[Dataset entries]

◇ ◇ ◇ ◇ ◇

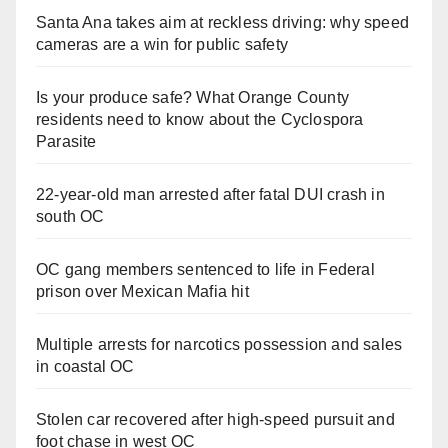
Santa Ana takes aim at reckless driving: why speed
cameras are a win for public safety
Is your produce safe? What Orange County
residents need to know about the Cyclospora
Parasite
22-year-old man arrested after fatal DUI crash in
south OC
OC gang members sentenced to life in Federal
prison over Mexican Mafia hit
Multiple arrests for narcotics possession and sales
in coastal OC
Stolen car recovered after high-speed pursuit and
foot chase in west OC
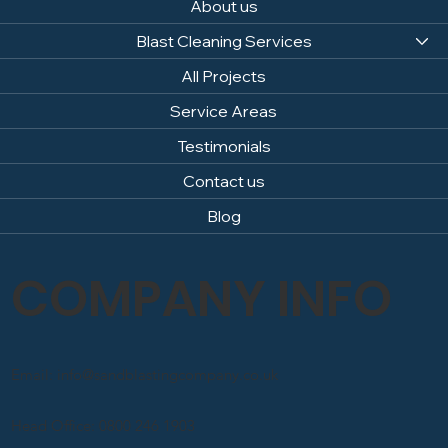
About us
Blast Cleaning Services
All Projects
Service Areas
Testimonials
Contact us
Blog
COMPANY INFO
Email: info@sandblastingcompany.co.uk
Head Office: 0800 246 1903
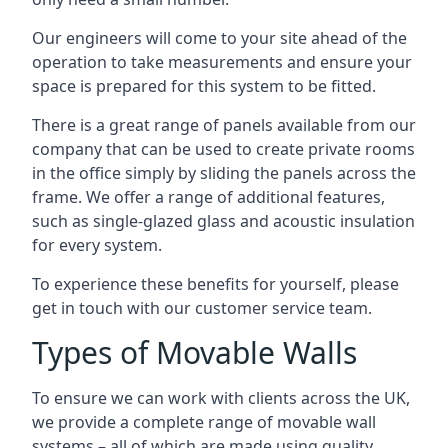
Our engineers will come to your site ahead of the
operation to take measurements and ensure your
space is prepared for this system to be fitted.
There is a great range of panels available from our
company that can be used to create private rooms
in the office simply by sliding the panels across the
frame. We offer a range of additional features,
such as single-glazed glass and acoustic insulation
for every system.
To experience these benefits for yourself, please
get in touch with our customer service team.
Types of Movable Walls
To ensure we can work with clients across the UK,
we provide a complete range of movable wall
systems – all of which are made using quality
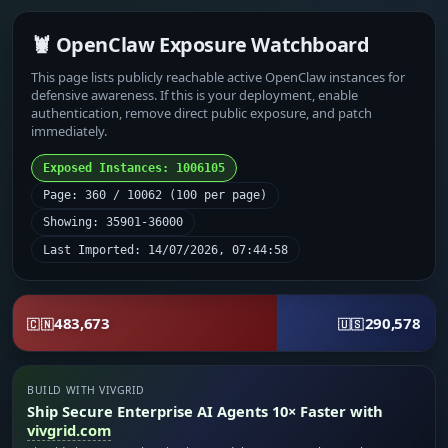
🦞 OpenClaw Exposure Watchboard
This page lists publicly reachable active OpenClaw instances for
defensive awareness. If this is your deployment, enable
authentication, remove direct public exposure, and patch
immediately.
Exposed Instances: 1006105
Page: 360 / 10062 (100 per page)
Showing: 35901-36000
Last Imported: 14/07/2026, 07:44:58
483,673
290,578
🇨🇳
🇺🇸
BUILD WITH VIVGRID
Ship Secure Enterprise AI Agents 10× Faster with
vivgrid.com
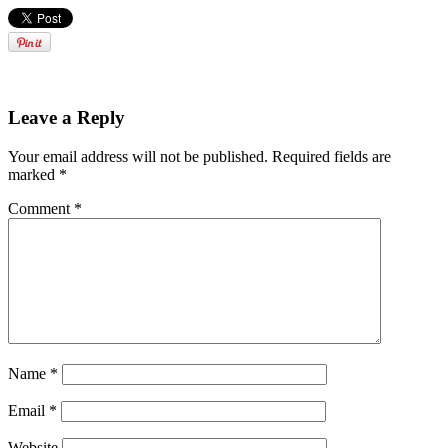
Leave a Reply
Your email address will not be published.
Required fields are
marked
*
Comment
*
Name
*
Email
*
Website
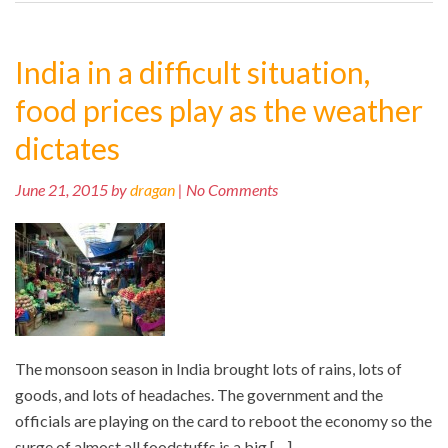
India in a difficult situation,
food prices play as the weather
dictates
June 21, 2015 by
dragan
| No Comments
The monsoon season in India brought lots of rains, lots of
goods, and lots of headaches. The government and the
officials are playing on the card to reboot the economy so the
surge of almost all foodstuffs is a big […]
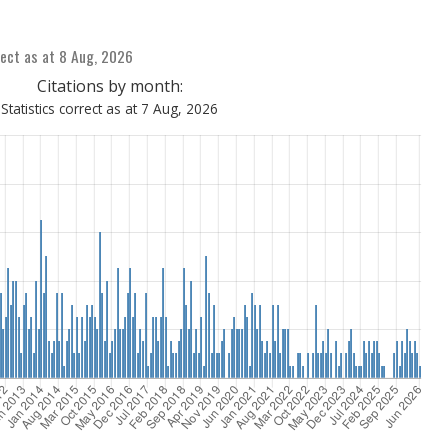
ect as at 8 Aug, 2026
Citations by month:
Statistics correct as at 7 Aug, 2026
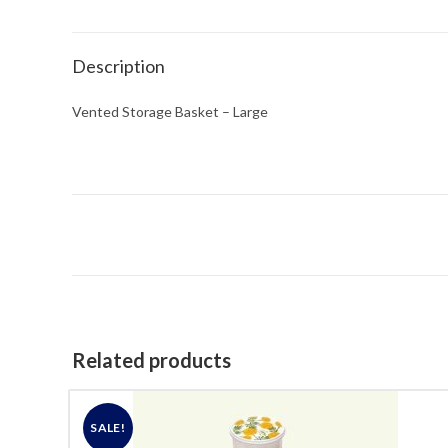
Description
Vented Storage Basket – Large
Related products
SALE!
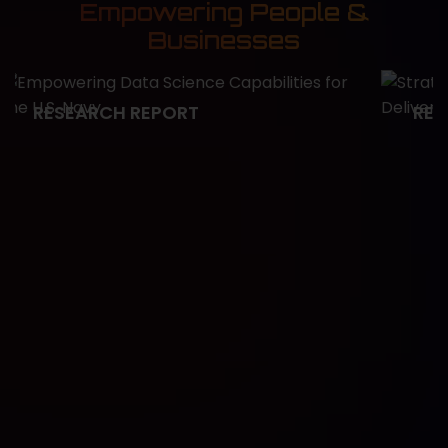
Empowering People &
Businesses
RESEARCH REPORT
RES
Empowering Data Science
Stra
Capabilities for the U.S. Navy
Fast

◇ ◇ ◇ ◇ ◇

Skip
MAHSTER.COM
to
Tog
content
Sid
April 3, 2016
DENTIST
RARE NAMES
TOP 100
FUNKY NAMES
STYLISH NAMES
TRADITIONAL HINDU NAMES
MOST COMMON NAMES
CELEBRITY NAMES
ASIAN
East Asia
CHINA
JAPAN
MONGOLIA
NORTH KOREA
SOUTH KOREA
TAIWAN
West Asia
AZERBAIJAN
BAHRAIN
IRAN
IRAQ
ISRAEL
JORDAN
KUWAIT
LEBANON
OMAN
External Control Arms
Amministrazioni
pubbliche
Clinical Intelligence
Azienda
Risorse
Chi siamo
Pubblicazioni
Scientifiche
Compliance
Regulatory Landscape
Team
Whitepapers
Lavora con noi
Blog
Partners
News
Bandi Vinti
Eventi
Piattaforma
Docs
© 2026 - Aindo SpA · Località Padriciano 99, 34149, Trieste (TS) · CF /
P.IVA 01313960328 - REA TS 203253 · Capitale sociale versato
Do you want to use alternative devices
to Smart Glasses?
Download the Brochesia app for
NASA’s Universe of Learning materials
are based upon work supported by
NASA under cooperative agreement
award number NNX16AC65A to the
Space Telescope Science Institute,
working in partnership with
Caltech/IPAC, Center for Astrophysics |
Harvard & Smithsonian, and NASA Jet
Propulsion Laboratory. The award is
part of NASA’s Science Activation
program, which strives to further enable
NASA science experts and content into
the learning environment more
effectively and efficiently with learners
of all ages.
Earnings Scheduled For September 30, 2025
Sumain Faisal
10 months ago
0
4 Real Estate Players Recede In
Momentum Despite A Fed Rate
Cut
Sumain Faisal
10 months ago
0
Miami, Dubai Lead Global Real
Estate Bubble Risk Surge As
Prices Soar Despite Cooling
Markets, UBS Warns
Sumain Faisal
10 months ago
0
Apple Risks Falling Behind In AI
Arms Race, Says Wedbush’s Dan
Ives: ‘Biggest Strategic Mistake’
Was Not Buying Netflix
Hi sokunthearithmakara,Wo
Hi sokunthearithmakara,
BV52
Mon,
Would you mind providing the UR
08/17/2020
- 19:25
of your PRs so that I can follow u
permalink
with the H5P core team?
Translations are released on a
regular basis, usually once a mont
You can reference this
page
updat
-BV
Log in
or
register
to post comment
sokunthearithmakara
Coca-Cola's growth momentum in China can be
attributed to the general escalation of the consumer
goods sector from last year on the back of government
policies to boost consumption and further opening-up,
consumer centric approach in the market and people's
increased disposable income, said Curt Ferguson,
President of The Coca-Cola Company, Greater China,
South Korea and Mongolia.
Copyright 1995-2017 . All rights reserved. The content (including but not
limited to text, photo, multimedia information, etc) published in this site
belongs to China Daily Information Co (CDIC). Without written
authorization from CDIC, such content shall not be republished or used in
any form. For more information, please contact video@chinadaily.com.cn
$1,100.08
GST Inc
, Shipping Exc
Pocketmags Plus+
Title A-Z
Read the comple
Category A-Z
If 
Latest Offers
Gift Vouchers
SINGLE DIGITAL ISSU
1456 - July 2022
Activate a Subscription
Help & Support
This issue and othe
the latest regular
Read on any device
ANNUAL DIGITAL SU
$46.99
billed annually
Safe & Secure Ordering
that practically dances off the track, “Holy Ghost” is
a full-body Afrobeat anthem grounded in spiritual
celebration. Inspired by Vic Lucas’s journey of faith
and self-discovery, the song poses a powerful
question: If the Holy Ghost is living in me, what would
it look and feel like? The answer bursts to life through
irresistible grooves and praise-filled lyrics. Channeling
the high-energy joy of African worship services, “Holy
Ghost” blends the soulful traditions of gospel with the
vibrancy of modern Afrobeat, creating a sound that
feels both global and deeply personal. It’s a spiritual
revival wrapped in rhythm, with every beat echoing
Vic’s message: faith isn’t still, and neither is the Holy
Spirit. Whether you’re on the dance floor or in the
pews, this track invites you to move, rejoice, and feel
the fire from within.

◇ ◇ ◇ ◇ ◇

• [ASSIGNMENT] Give only the count of lines in the data that include the string "Secure".

• [EXPECTED ANSWER] 2